Varadarajan said the Obama administration started off on the wrong foot with India by giving its special envoy to Pakistan and Afghanistan-Richard Holbrooke the additional task of seeking resolution on Kashmir, an affair on which India has never encouraged foreign intervention. 
"In the end, hard-nosed Indian diplomacy led to a dropping of Kashmir from the Holbrooke 'portfolio', but the Obama administration's intervene-in-Kashmir instinct sowed alarm in New Delhi," he said. 
"An elegant and effective way to dispel Indian apprehensions about an Obama administration would be for Obama himself to visit New Delhi very early in his presidency," Varadarajan said. 
Wondering if Obama's schedule would permit such a trip some time within the first 100 days, he said: "I would urge him to give it some serious thought. My bet is that such a visit would cement America's alliance with India for at least the next generation. What could be wrong with that?" 
Varadarajan said he agreed 100 percent with fellow columnist Gordon G. Chang who last last week in his preview of Hillary Clinton's first trip abroad as secretary of state, "chided her for what he regarded as a scheduling misjudgement," saying "she should have reserved time for a stop-over" in India. 
The columnist said he was not suggesting that Clinton has slighted India in choosing China for her travelling debut, but his point was "to alert the Obama administration to the need to keep the alliance with India from eroding".

» **WORK INSTRUCTION 1**
Please list every row below that contains the word "What". Case counts.

» **DATA IN THIS EXERCISE**
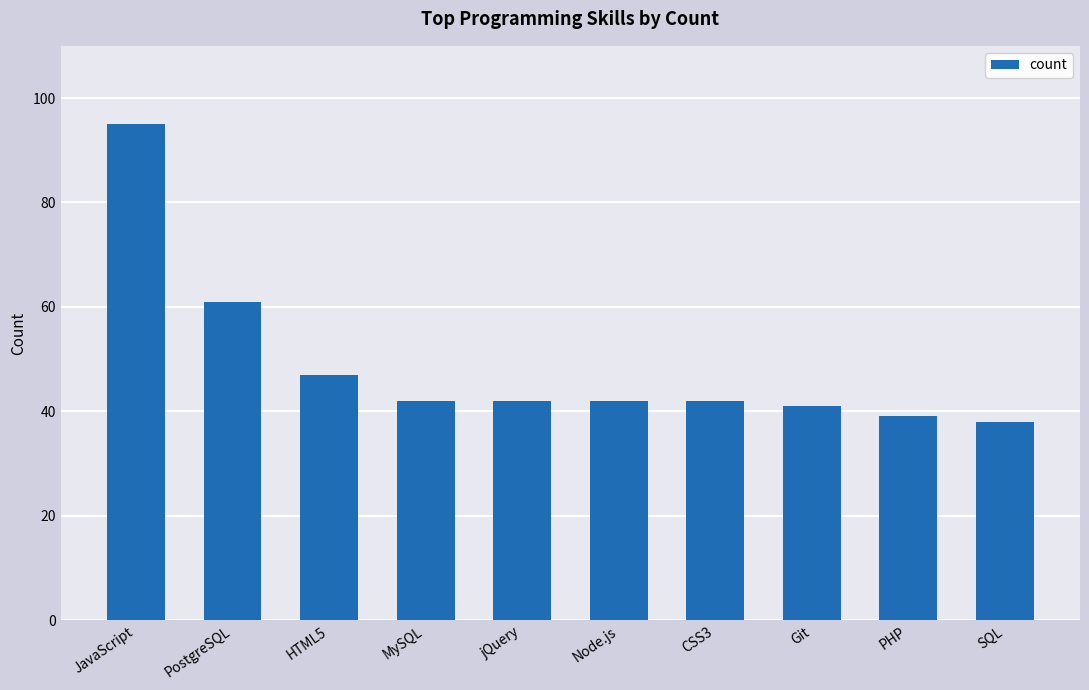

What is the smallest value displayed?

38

---

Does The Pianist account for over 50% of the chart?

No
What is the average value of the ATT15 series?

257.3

» **WORK INSTRUCTION 2**
Rewrite the passage on Obama and India starting with "Varadarajan said the" and going on through "encouraged foreign intervention.", with "special envoy" replaced by "special representative".

» **TASK OUTPUT 1**
What is the smallest value displayed?
What is the average value of the ATT15 series?

» **TASK OUTPUT 2**
Varadarajan said the Obama administration started off on the wrong foot with India by giving its special representative to Pakistan and Afghanistan-Richard Holbrooke the additional task of seeking resolution on Kashmir, an affair on which India has never encouraged foreign intervention.